La souffrance consciente

Si vous avez de jeunes enfants, aidez-les, guidez-les et protégez-les du mieux que vous pouvez, mais chose encore plus importante, laissez-leur de l’espace, de l’espace pour être. Ils arrivent dans ce monde par vous mais ne sont pas à vous.

La souffrance consciente

 La croyance « Je sais ce qui est le mieux pour toi » est peut-être vraie quand ils sont très jeunes, mais plus ils grandissent, moins elle est vraie. Plus vous avez d’attentes quant au déroulement de leur vie, plus vous êtes dans votre tête au lieu d’être présent à eux. Certes, ils feront des erreurs et en souffriront, comme tous les autres humains. Il se peut en fait qu’il s’agisse d’erreurs seulement à vos yeux. En fait, ce qui vous semble être une erreur peut s’avérer exactement ce qu’ils ont besoin de faire ou d’expérimenter. Donnez-leur autant d’aide et de conseils que vous pouvez, mais réalisez que vous devez à certains moments leur laisser faire des erreurs, surtout quand ils arrivent à l’âge adulte.

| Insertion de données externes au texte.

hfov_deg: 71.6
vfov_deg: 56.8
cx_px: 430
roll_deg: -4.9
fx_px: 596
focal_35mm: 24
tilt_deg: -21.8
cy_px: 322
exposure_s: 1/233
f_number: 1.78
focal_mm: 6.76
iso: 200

Il se peut également, à certains moments, que vous deviez les laisser souffrir. La souffrance leur arrivera peut-être de nulle part ou alors elle sera la conséquence de leurs propres erreurs. Ne serait-il pas merveilleux de pouvoir leur épargner toute souffrance ? Non, pas du tout. Pourquoi ? Parce qu’ils n’évolueraient pas en tant qu’êtres humains et resteraient superficiels, identifiés à a forme externe des choses.

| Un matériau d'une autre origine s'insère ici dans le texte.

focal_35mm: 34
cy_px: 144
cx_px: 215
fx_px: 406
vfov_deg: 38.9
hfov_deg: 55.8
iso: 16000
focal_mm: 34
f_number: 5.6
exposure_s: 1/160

La souffrance vous amène dans les profondeurs de votre être. Le paradoxe, c’est que la souffrance est causée par l’identification à la forme et que c’est cette même souffrance qui érode l’identification à la forme. En grande partie causée par l’ego, cette souffrance détruit à un moment donné l’ego, mais pas avant que vous ne souffriez consciemment.

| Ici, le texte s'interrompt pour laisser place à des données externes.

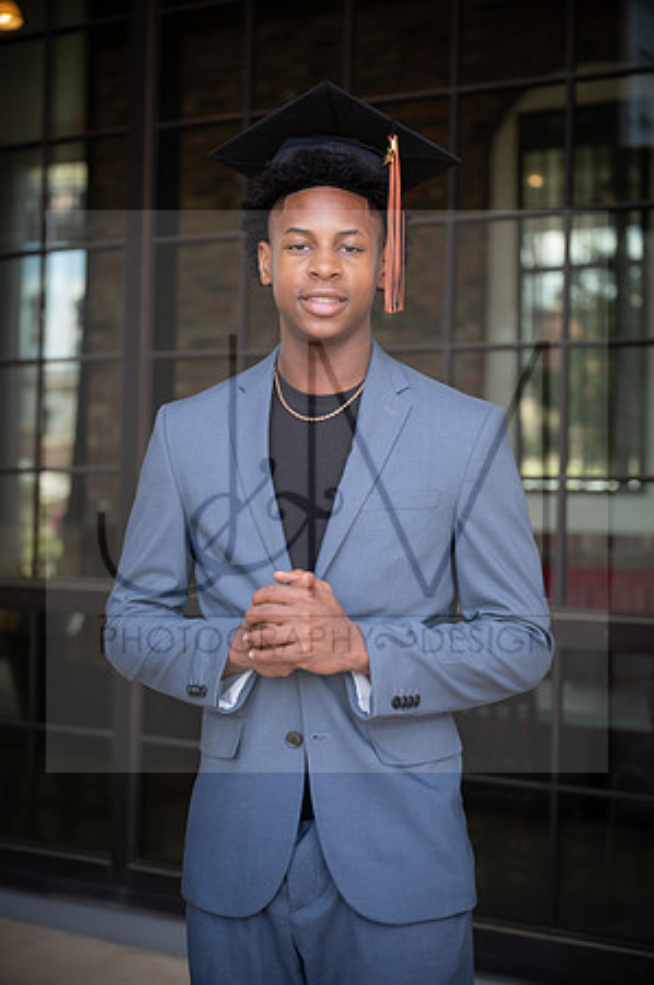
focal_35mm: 58
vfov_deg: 34.5
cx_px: 327
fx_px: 1584
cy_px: 492
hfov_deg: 23.3
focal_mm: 58
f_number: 2.8
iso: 250
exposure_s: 1/250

L’humanité est destinée à dépasser l’ego, mais pas de la façon dont l’ego le pense. Une des nombreuses présomptions erronées de l’ego, une de ses nombreuses illusions, est que « Je ne devrais pas avoir à souffrir. » Cette pensée est parfois transférée à un de vos proches : « Mon enfant ne devrait pas avoir à souffrir. » C’est cette pensée même qui est à la source de la souffrance.

La souffrance a une raison d’être noble : l’évolution de la conscience et la désintégration de l’ego. L’homme sur la croix est une image archétypale qui représente chaque homme et chaque femme. Aussi longtemps que vous résistez à la souffrance, le processus est lent parce que la résistance crée davantage d’ego à désintégrer. Par contre, quand vous acceptez la souffrance, le processus s’accélère vu que vous souffrez consciemment. Mais, vous pouvez accepter la souffrance pour vous ou pour quelqu’un d’autre, par exemple pour un parent ou un enfant. Car au cœur de la souffrance consciente, il y a déjà transmutation. Le feu de la souffrance devient la lumière de la conscience.

Quand l’ego dit « Je ne devrais pas avoir à souffrir », cette pensée vous fait souffrir encore plus. C’est une déformation de la vérité qui est toujours paradoxale. En réalité et de façon paradoxale, vous avez besoin de dire « Oui » à la souffrance avant de pouvoir la transcender.